Sabalenka Kejar 100 Minggu di No. 1, Rybakina Jadi Ancaman Terbesar

2026-08-27 01:43:11 By Dembele

Aryna Sabalenka sedang memburu pencapaian besar dalam kariernya dengan mempertahankan posisi sebagai petenis putri nomor satu dunia. Sabalenka berpeluang mencatat 100 minggu berturut-turut di puncak peringkat WTA, tetapi persaingan di US Open 2026 membuat posisinya belum sepenuhnya aman.

 

Sabalenka akan mencapai 99 minggu beruntun sebagai petenis No. 1 dunia pada akhir US Open tahun ini. Namun, ia harus mempertahankan posisinya setelah kehilangan 2.000 poin dari gelar juara US Open yang diraihnya tahun lalu.

 

Situasi tersebut membuat tiga petenis lain masih memiliki peluang untuk mengambil alih posisi teratas. Sabalenka juga harus mempertahankan performanya jika ingin memperpanjang catatan tersebut sekaligus mengejar gelar US Open ketiga secara beruntun.

 

Elena Rybakina menjadi ancaman terbesar bagi Sabalenka. Petenis Kazakhstan tersebut terus memangkas jarak dalam beberapa bulan terakhir setelah menutup musim 2025 dengan gelar Ningbo dan WTA Finals yang memberinya tambahan 2.000 poin.

 

Rybakina juga tampil konsisten pada musim 2026. Petenis berusia 27 tahun itu sudah mengoleksi dua gelar, termasuk Grand Slam keduanya setelah menjuarai Australian Open.
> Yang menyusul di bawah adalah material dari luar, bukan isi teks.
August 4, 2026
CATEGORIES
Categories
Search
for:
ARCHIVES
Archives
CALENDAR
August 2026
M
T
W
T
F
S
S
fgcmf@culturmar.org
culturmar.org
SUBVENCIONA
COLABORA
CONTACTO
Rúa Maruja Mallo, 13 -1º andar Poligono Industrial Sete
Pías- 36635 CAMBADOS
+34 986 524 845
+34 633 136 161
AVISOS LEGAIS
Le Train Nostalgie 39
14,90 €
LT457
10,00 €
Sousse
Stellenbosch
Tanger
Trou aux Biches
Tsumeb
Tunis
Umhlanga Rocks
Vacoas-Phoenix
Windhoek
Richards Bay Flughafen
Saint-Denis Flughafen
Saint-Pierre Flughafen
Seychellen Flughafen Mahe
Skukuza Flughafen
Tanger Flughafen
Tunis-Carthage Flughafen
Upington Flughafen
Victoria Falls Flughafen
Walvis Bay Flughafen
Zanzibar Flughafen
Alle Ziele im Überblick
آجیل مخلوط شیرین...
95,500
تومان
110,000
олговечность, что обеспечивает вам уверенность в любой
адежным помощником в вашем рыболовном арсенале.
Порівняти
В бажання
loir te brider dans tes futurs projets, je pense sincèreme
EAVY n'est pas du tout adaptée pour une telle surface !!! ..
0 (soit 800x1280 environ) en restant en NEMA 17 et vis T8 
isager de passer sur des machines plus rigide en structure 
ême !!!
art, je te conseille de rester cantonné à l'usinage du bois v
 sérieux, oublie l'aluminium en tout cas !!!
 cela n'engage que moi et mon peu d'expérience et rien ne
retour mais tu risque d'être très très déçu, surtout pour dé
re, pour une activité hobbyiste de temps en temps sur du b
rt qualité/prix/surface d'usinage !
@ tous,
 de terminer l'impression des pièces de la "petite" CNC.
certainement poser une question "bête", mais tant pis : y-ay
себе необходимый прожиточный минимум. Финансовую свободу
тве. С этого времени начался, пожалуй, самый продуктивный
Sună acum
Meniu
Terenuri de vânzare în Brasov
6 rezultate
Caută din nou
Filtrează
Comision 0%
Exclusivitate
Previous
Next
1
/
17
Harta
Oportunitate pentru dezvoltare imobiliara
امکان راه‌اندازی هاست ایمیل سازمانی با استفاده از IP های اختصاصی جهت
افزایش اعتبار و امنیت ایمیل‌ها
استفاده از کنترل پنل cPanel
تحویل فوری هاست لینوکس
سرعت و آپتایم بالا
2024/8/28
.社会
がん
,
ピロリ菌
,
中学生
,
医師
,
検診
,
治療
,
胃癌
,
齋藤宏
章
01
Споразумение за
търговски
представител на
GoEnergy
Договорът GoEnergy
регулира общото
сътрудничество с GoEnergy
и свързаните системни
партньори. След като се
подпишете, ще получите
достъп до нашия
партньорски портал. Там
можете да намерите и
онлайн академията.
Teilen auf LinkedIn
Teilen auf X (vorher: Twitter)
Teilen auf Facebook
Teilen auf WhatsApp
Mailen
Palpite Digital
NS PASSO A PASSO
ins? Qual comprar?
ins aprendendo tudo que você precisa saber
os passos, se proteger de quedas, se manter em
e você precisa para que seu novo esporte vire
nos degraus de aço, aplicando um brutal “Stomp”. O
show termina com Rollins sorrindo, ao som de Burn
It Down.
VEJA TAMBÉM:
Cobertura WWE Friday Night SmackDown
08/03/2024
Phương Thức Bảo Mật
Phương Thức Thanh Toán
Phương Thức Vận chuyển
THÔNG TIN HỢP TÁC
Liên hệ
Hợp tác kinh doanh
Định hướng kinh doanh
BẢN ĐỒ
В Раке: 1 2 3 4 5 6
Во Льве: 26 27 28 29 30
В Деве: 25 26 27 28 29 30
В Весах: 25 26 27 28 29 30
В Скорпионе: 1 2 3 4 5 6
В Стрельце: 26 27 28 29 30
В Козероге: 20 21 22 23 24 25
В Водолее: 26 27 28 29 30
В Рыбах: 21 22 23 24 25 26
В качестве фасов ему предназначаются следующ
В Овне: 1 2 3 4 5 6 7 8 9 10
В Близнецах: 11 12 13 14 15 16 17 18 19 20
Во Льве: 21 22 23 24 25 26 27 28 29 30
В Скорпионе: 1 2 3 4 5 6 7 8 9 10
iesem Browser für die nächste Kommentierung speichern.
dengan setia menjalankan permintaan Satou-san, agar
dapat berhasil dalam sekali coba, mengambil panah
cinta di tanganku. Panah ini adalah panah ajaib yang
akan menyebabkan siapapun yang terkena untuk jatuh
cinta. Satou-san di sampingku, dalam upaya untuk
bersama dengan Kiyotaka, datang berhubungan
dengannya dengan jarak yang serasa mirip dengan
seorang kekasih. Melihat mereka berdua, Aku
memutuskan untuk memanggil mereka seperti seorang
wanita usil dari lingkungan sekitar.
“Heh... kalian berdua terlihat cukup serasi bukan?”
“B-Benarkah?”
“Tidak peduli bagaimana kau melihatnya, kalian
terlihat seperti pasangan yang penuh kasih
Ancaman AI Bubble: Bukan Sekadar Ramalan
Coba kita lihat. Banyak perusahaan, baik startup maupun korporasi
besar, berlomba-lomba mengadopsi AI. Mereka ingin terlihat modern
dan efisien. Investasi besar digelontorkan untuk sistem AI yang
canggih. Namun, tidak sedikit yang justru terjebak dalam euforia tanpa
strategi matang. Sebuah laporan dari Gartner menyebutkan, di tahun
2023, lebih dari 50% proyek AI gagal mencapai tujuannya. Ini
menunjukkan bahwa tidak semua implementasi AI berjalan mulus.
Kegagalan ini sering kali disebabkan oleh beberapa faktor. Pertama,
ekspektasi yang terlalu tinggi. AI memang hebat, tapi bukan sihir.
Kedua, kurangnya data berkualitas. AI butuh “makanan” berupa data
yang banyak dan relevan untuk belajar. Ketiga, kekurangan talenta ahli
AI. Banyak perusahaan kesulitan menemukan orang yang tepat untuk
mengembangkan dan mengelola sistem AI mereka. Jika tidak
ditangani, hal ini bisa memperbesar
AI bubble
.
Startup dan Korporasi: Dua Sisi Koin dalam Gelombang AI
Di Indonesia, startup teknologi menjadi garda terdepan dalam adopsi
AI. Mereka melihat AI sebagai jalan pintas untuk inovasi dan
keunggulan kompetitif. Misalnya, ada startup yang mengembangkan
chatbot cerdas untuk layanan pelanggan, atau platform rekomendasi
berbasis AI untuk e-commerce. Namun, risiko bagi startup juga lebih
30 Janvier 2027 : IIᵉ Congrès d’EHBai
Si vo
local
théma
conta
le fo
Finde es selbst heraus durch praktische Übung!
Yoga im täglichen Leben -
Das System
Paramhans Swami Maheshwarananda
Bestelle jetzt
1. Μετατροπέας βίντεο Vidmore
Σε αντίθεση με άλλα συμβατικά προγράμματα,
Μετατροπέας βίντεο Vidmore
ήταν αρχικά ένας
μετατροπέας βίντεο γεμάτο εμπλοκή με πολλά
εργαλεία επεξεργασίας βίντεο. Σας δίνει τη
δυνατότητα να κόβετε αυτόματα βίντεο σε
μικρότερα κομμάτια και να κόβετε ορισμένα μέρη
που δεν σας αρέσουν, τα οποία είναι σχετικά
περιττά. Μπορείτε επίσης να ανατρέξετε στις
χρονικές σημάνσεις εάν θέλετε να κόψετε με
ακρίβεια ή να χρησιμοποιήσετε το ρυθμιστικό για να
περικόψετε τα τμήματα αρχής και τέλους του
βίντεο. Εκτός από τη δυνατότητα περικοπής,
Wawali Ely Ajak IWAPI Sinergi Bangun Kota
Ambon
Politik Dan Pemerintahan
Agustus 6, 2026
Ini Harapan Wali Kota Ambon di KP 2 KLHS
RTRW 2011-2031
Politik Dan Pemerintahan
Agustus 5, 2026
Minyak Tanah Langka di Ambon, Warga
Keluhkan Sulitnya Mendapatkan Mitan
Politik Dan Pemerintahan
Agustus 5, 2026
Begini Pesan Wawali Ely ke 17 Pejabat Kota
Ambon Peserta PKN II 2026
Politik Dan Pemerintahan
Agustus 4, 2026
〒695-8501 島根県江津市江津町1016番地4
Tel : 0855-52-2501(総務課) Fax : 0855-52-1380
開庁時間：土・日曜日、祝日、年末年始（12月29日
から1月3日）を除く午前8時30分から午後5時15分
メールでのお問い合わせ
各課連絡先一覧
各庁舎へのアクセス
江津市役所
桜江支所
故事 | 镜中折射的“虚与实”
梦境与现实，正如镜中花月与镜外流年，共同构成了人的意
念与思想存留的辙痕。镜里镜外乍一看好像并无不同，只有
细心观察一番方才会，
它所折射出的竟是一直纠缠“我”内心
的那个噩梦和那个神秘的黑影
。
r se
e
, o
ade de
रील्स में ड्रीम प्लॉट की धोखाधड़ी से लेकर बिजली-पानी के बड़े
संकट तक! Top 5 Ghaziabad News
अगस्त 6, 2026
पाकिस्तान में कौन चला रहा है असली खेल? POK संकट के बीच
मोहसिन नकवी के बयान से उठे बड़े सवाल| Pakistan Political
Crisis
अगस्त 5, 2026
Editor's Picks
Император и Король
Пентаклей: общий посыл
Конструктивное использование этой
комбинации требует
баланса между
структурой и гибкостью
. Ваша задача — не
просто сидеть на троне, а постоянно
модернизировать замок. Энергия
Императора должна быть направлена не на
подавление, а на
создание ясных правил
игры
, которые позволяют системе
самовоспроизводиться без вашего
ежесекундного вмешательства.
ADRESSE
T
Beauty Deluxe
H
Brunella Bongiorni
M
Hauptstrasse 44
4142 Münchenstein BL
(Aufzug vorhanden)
Ia datang ke US Open sebagai pemuncak WTA Finals Leaderboard.

 

Rybakina sebenarnya sudah beberapa kali memiliki kesempatan untuk merebut posisi No. 1 pada musim panas ini. Namun, peluang tersebut belum berhasil dimanfaatkan setelah langkahnya di Toronto dan Cincinnati dihentikan Iga Swiatek.

 

Kini, Rybakina memiliki peluang terbesar untuk menjadi petenis nomor satu dunia. Bahkan, ia bisa merebut posisi tersebut tanpa memenangi satu pertandingan pun di US Open. Jika berhasil mencapai semifinal, posisi No. 1 sudah pasti menjadi miliknya terlepas dari hasil pertandingan lainnya.

 

Sementara itu, Coco Gauff dan Jessica Pegula juga masih memiliki peluang. Gauff datang ke New York dengan kepercayaan diri tinggi setelah meraih gelar pertamanya musim ini di Cincinnati. Pegula juga menunjukkan performa solid dengan menjadi runner-up di Washington, D.C. dan Cincinnati.

 

Untuk Gauff dan Pegula, skenarionya lebih sulit. Mereka harus menjuarai US Open sekaligus berharap Rybakina tersingkir sebelum semifinal. Jika salah satu dari mereka mampu memenuhi skenario tersebut, posisi No. 1 dunia akan menjadi milik mereka untuk pertama kalinya.

 

Persaingan di puncak peringkat WTA pun membuat US Open 2026 semakin menarik. Sabalenka masih memegang kendali atas peluangnya mencatat 100 minggu sebagai No. 1, tetapi Rybakina memiliki jalur paling jelas untuk menggagalkan pencapaian tersebut.